[To do]:
[1] In the passage on listing Java project file paths, what does recursive file traversal from the classpath root accomplish, and under what assumption does the passage offer it?
[2] Reproduce everything in the passage on listing Java project file paths from "Recursively List All" down to "the classpath root.".

[Passage]:
<<<<

Recursively List All File Paths in a Java Project Directory
To rterieve all file paths within a Java project during runtime—assuming the project is running from an unpacked directory—you can use recursive file traversal starting from the classpath root.
import java.io.File;
import java.net.URL;
import java.net.URLDecoder;
import java.nio.charset.StandardCharsets;
import java.util.ArrayList;
import java.util.List;
public class FilePathCollector {
public static void main(String[] args) {
List<String> filePaths = new ArrayList<>();
try {
ClassLoader loader = Thread.currentThread().getContextClassLoader();
URL resourceUrl = loader.getResource("");
if ("file".equals(resourceUrl.getProtocol())) {
String decodedPath = URLDecoder.decode(
resourceUrl.getFile(),
StandardCharsets.UTF_8.toString()

>>>>

[Dataset extract]:
<<<<

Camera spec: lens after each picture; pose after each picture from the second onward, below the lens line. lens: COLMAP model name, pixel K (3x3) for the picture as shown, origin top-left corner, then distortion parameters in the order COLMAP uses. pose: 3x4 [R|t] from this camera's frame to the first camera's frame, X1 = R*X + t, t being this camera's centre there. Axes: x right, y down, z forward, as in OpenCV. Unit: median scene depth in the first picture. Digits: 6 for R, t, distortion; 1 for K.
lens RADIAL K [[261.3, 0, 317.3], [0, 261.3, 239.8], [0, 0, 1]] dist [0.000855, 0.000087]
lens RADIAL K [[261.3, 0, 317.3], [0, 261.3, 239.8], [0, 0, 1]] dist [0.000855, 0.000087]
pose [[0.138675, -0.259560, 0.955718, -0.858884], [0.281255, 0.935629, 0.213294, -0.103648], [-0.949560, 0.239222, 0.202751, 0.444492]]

>>>>
<<<<

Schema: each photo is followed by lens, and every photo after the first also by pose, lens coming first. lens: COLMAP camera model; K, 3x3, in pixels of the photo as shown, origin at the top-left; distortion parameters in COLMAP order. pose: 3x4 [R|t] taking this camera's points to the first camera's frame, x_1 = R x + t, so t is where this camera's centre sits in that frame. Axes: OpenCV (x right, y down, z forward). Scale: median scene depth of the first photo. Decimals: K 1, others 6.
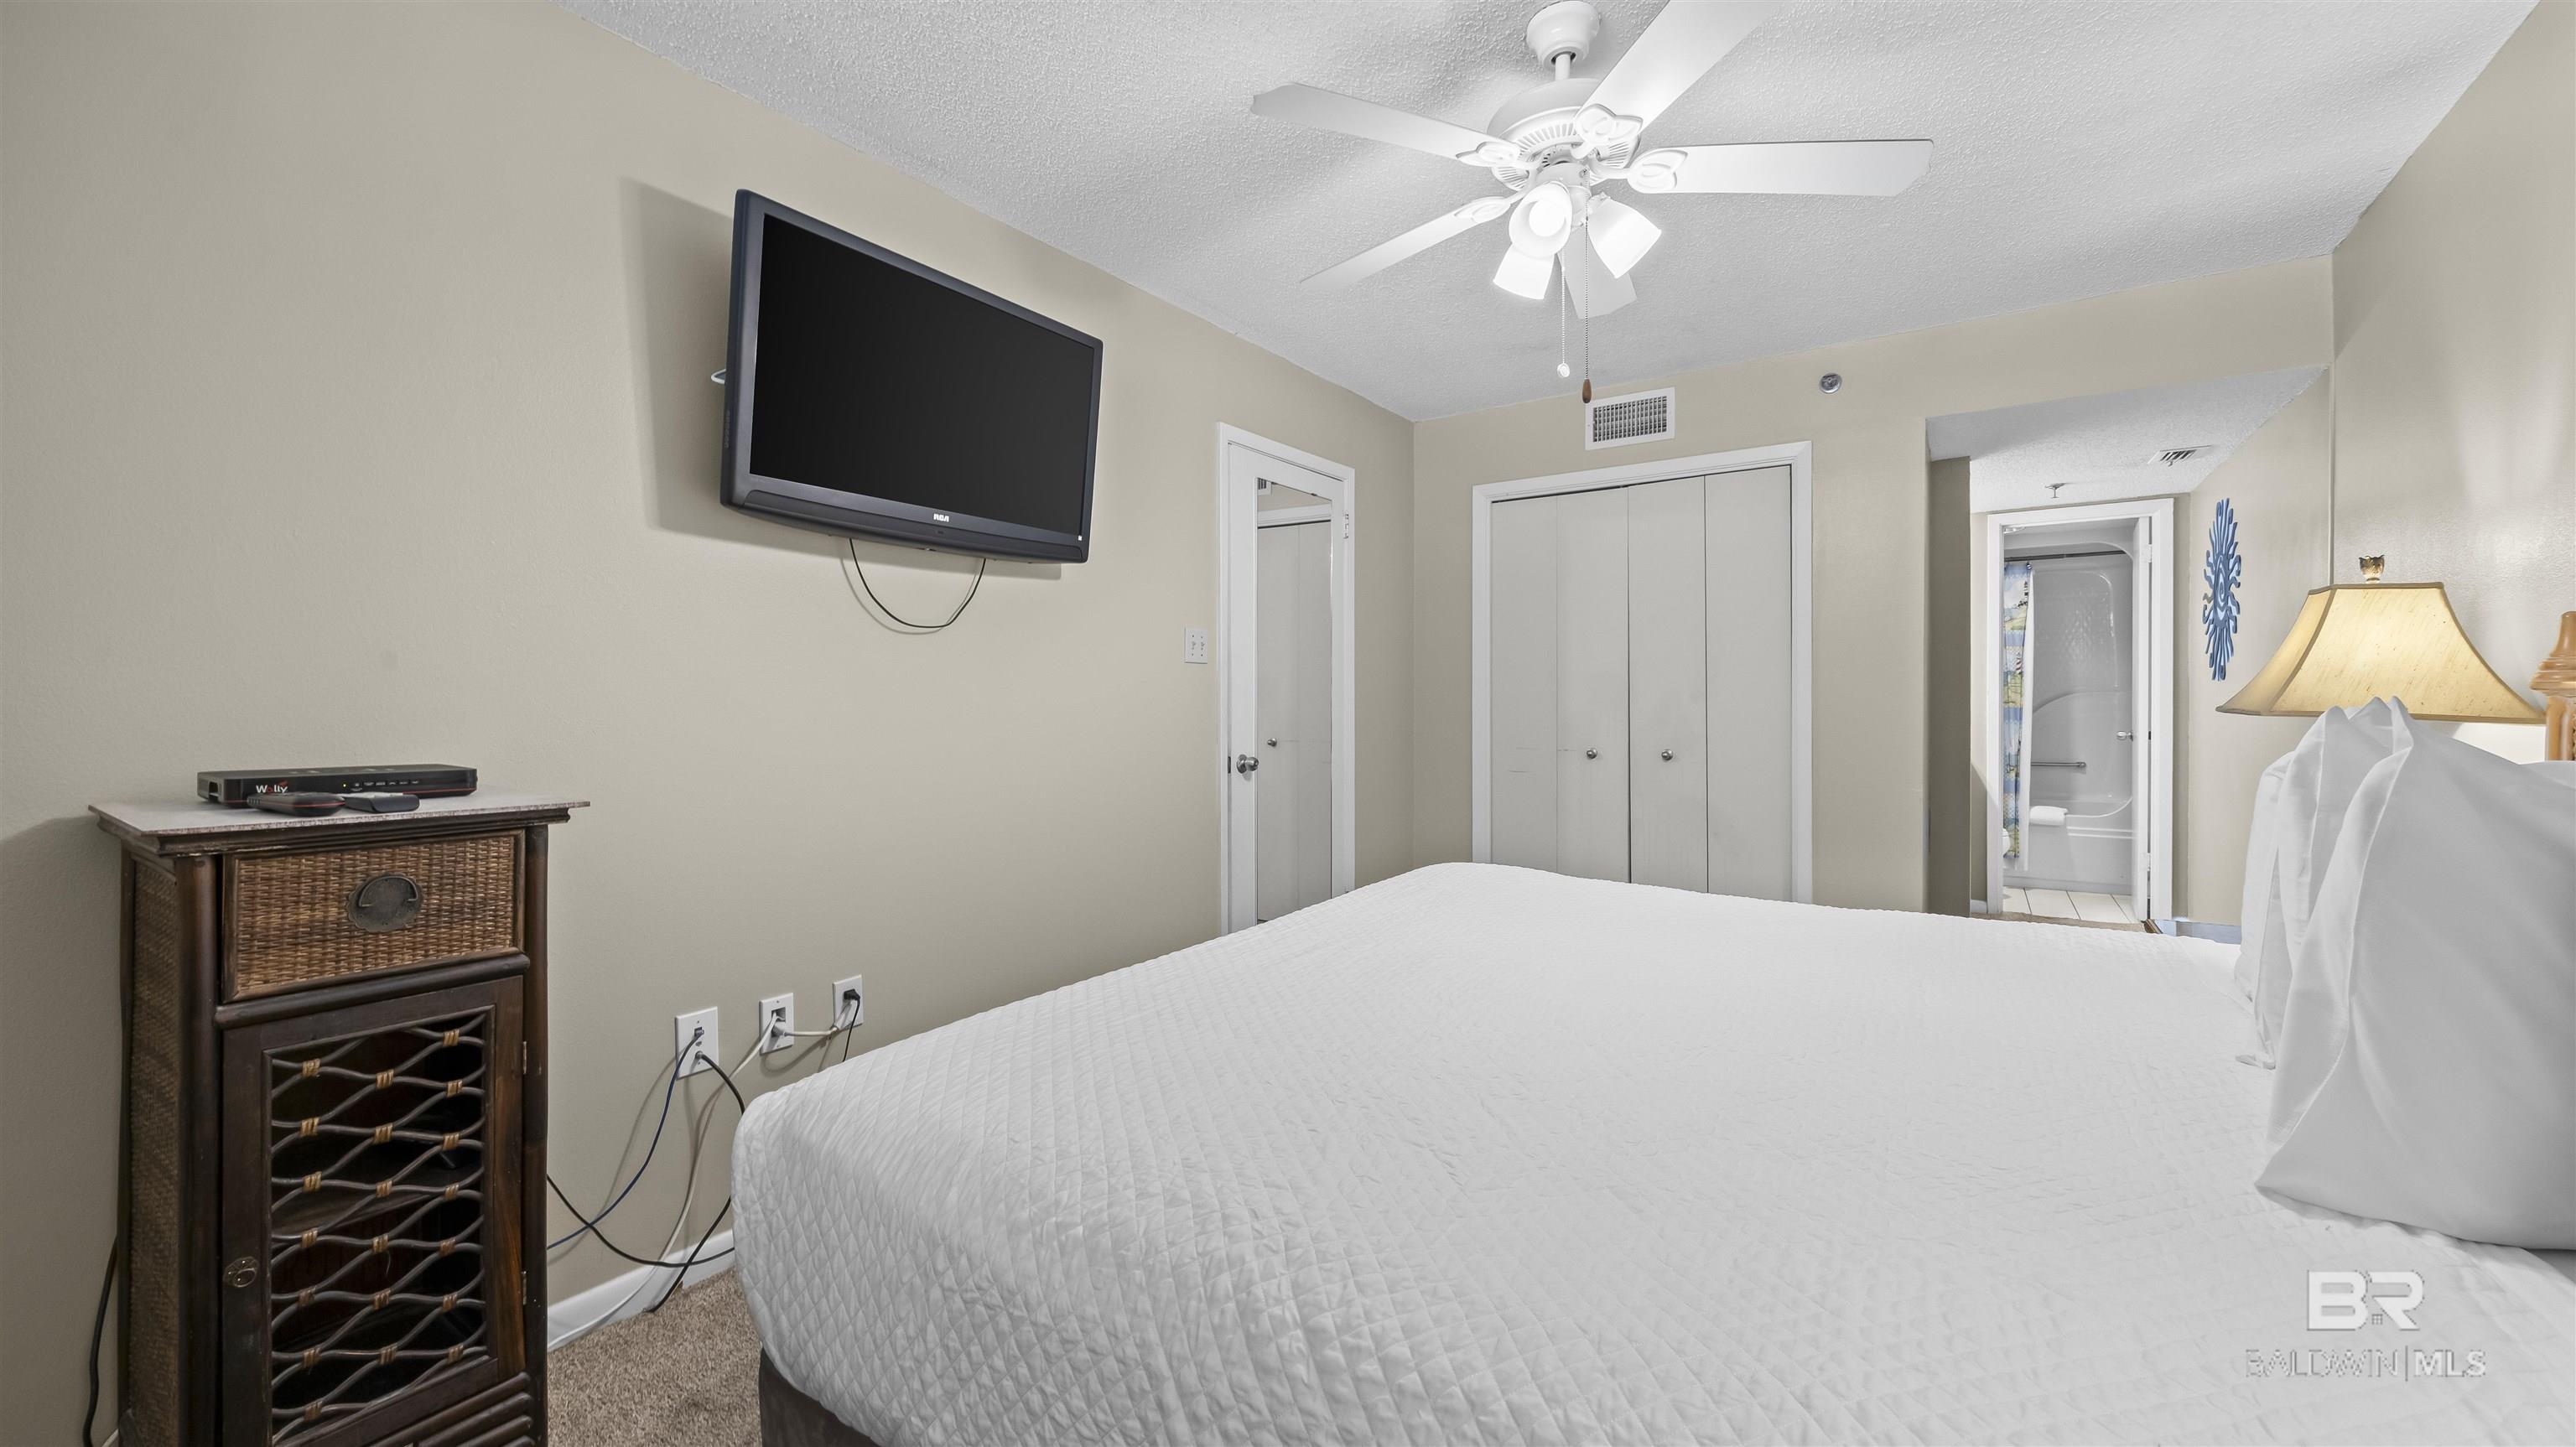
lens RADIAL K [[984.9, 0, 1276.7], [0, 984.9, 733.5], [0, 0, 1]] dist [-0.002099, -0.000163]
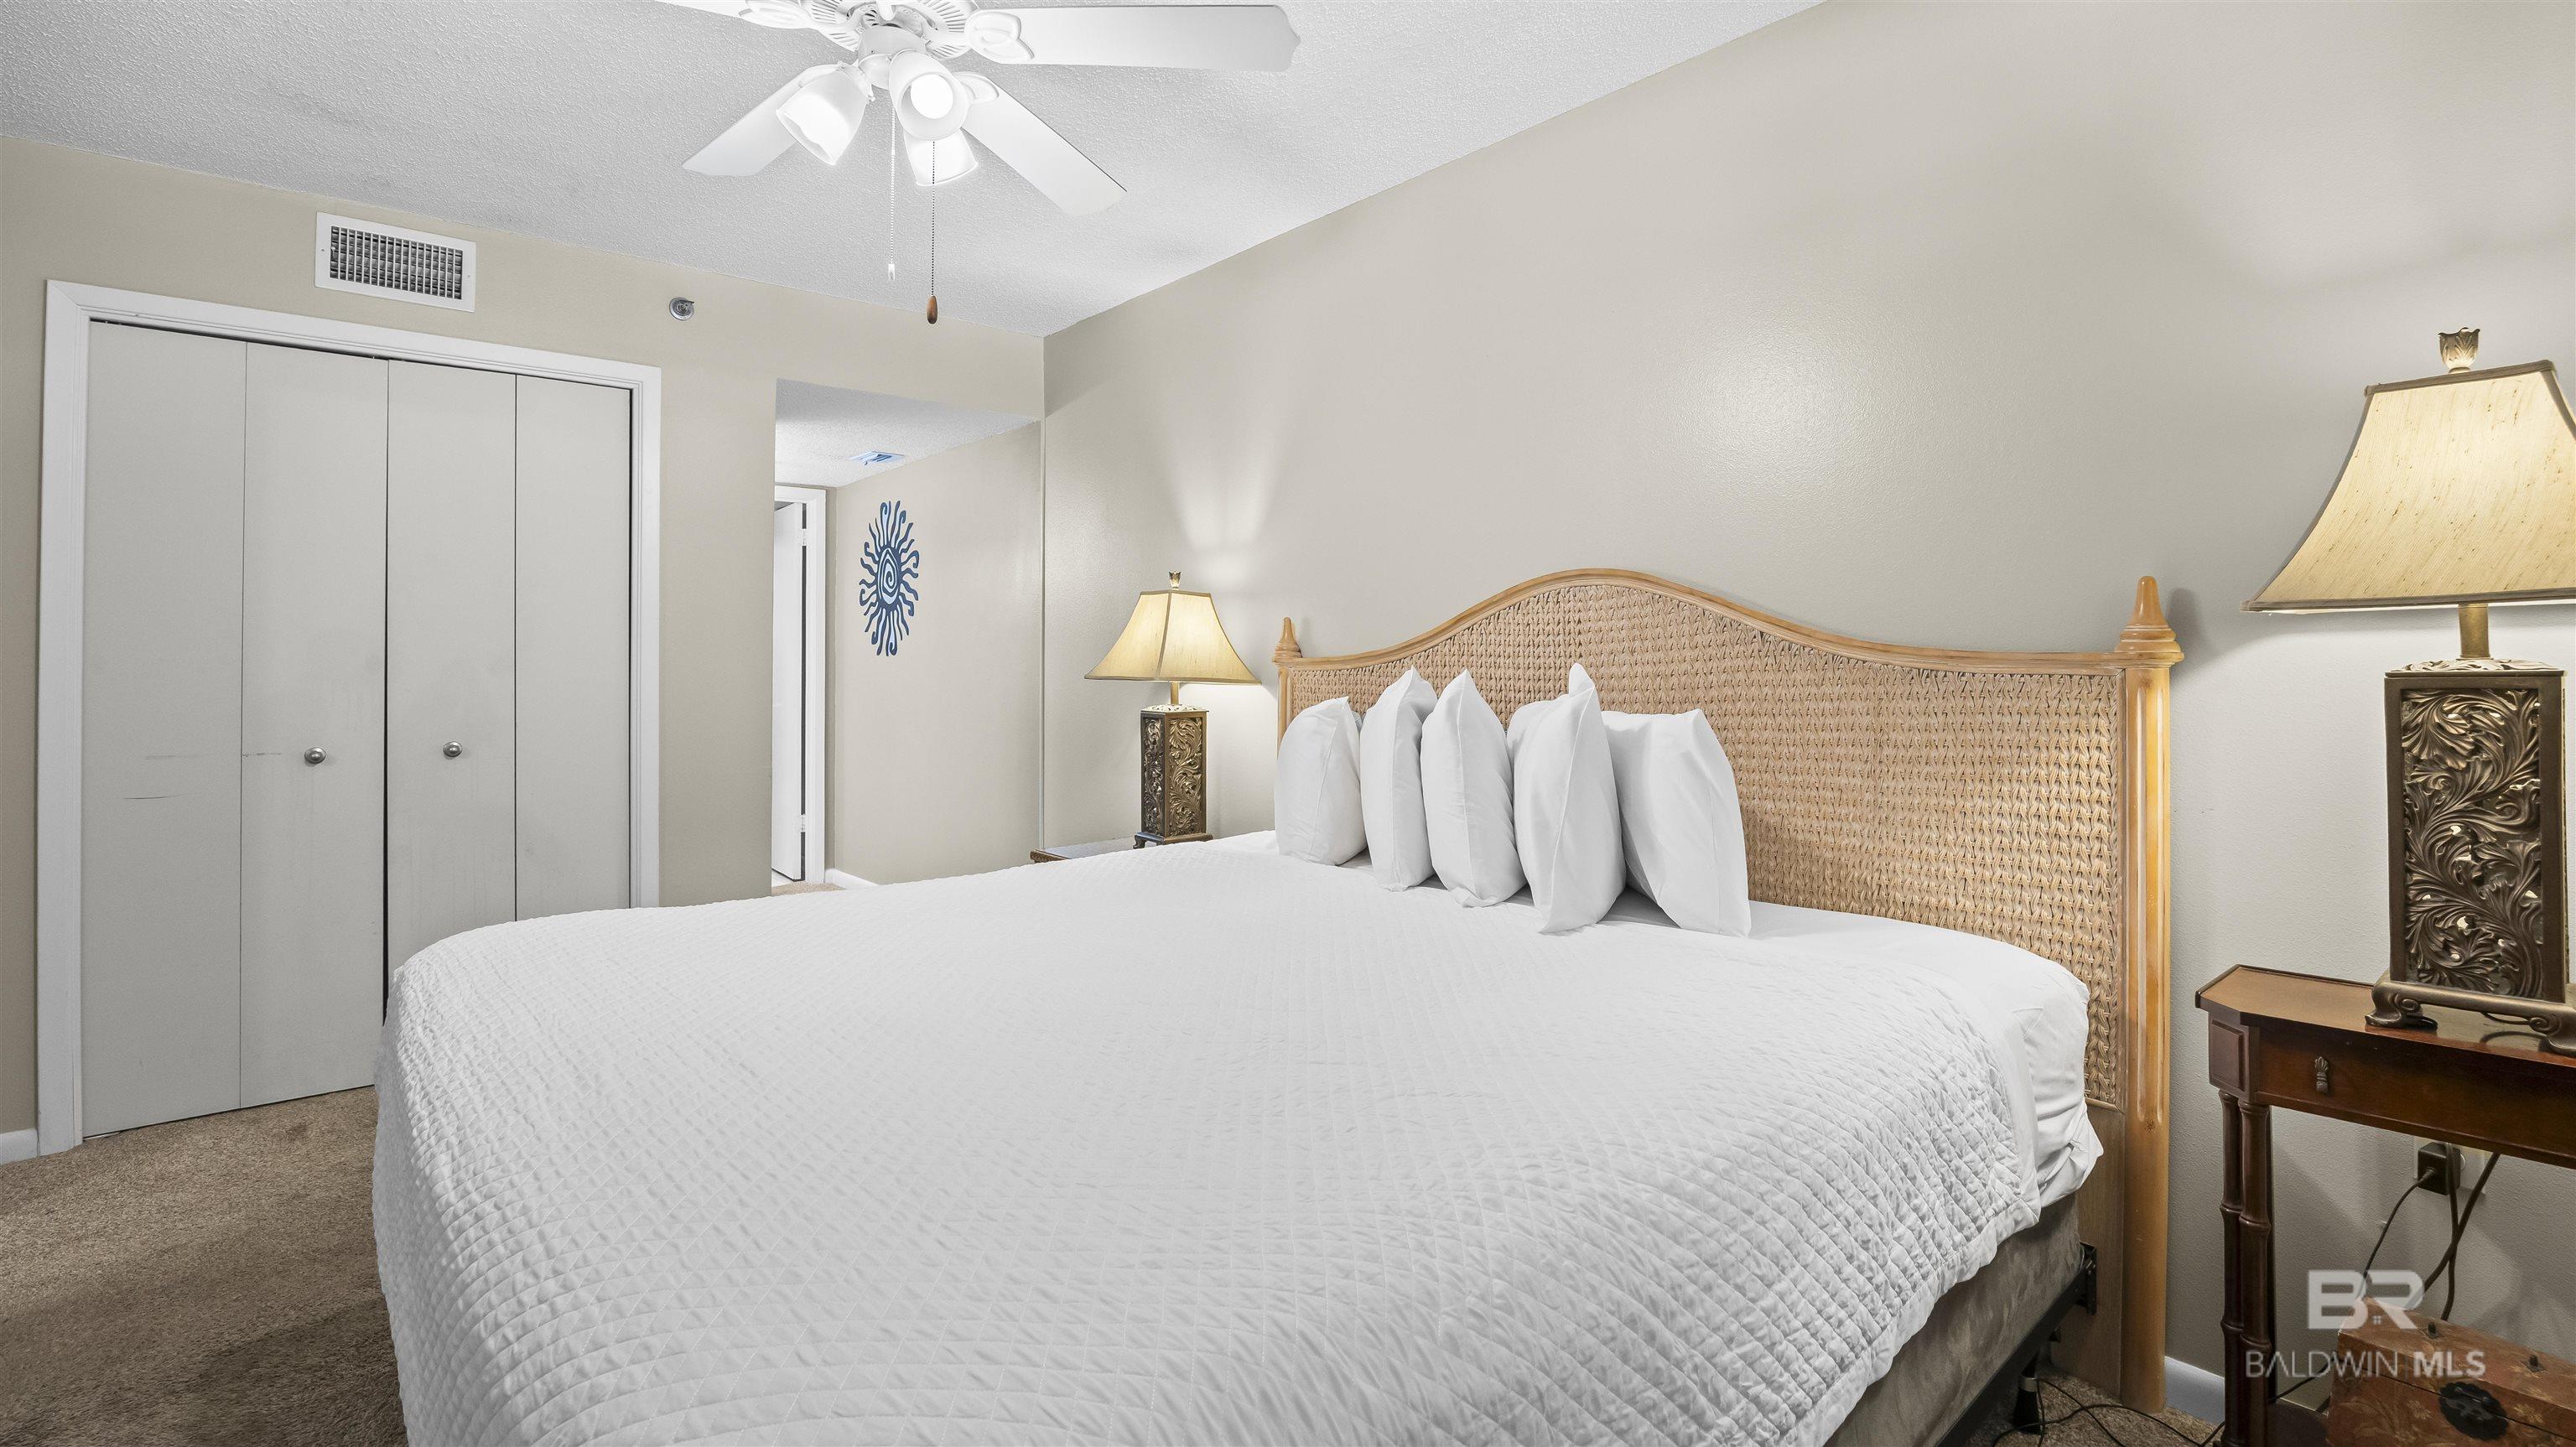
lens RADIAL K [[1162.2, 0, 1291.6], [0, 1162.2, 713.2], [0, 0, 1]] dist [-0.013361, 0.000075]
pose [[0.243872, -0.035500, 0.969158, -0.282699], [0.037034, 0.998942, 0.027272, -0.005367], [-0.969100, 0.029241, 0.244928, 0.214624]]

>>>>

[Answers by item]:
[1] Recursive traversal starting from the classpath root retrieves all file paths within the Java project at runtime. The passage offers this approach on the assumption that the project is running from an unpacked directory.

[2]
Recursively List All File Paths in a Java Project Directory
To rterieve all file paths within a Java project during runtime—assuming the project is running from an unpacked directory—you can use recursive file traversal starting from the classpath root.